TEXT EXCERPT ::

Since implementation of this 2,000-page monstrosity began one year ago, the health care reform law has proved far different and worse than anticipated. While the first anniversary of ObamaCare's enactment will come and go on March 23, its damaging consequences will continue being felt until it is fully repealed and replaced.

Of all the provisions within ObamaCare, nothing punishes Nebraska's small businesses, family farms, and ranches so immediately as the misguided 1099 mandate which exponentially increases the paperwork burden on these job creators. Earlier this month, the House of Representatives made progress to correct this provision by passing with bipartisan support the Small Business Paperwork Mandate Elimination Act of 2011. However, unless this bill is passed by the Senate and signed into law by the President, the 1099-nightmare will remain - increasing administrative costs, creating more paperwork for small businesses, and heightening the risk of fraud.

We were promised ObamaCare would reduce health care costs, but instead they have continued to rise. By increasing taxes, adding regulations and mandates, and creating more liabilities for insurance providers, health insurance costs will only grow even more rapidly than they have in the past. In fact, the nonpartisan Congressional Budget Office predicts the cost of health care insurance will rise by $2,100 per family by 2016.

A year later it is clear ObamaCare failed to improve our health care system. Furthermore, it continues slowing economic recovery by expanding the size of government, burdening job creators, and skyrocketing the national debt.

For example, the Community Living Assistance Services and Supports (CLASS) Act, a provision included in ObamaCare, creates a new entitlement program which uses accounting gimmicks to hide its true cost to taxpayers. CLASS begins collecting a new payroll tax almost immediately, but its related benefit payments do not start until 2016. ObamaCare, for which costs to the federal treasury were only estimated over a 10-year period, uses this new stream of tax revenue to pay for costs in the legislation unrelated to CLASS so proponents could claim the health care reform law reduces the deficit. The reality is benefit payments from this provision are expected to quickly balloon, adding unfunded obligations and escalating the deficit. Senate Budget Committee Chairman Kent Conrad (D-ND) has called CLASS a Ponzi scheme, and President Obama's debt commission recommended repealing the provision.

DATASET ::
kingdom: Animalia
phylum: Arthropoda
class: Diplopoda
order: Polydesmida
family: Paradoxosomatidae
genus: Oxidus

QUESTIONS TO ANSWER ::
1/ Based on the text on the health care reform law, do these statements agree with it? Answer yes or no for each and quote the words that decide it.
(a) The House passed the Small Business Paperwork Mandate Elimination Act of 2011 with support from both parties.
(b) CLASS starts paying benefits at the same time it starts collecting its payroll tax.
(c) President Obama's debt commission recommended keeping the CLASS provision.
2/ Pick up the text on the health care reform law after its final sentence and continue it.

EXERCISE RESULTS ::
1/
(a) Yes: "passing with bipartisan support the Small Business Paperwork Mandate Elimination Act of 2011"
(b) No: "CLASS begins collecting a new payroll tax almost immediately, but its related benefit payments do not start until 2016"
(c) No: "President Obama's debt commission recommended repealing the provision"

2/
It appears the only way to be helped by this legislation is to gain exemption from its costs and mandates. So far, the Administration has issued more than 1,000 waivers from its health care reform law to various organizations, such as McDonald's, the Service Employees Union International, and even the State of Maine. Exceptions seem to be reserved for unions and a select group of Fortune 500 companies, not the average person who is negatively impacted by the law's costs and mandates too. With so many exemptions, it is as if the Administration is admitting the only way for health care to be improved by ObamaCare is to be immune from it.

Rather than picking winners and losers from the most harmful provisions of this law, we must completely start over. My colleagues and I remain committed to repealing ObamaCare and replacing it with common sense reforms which will lower costs and make quality health care more accessible for Nebraska's families, seniors, and small businesses.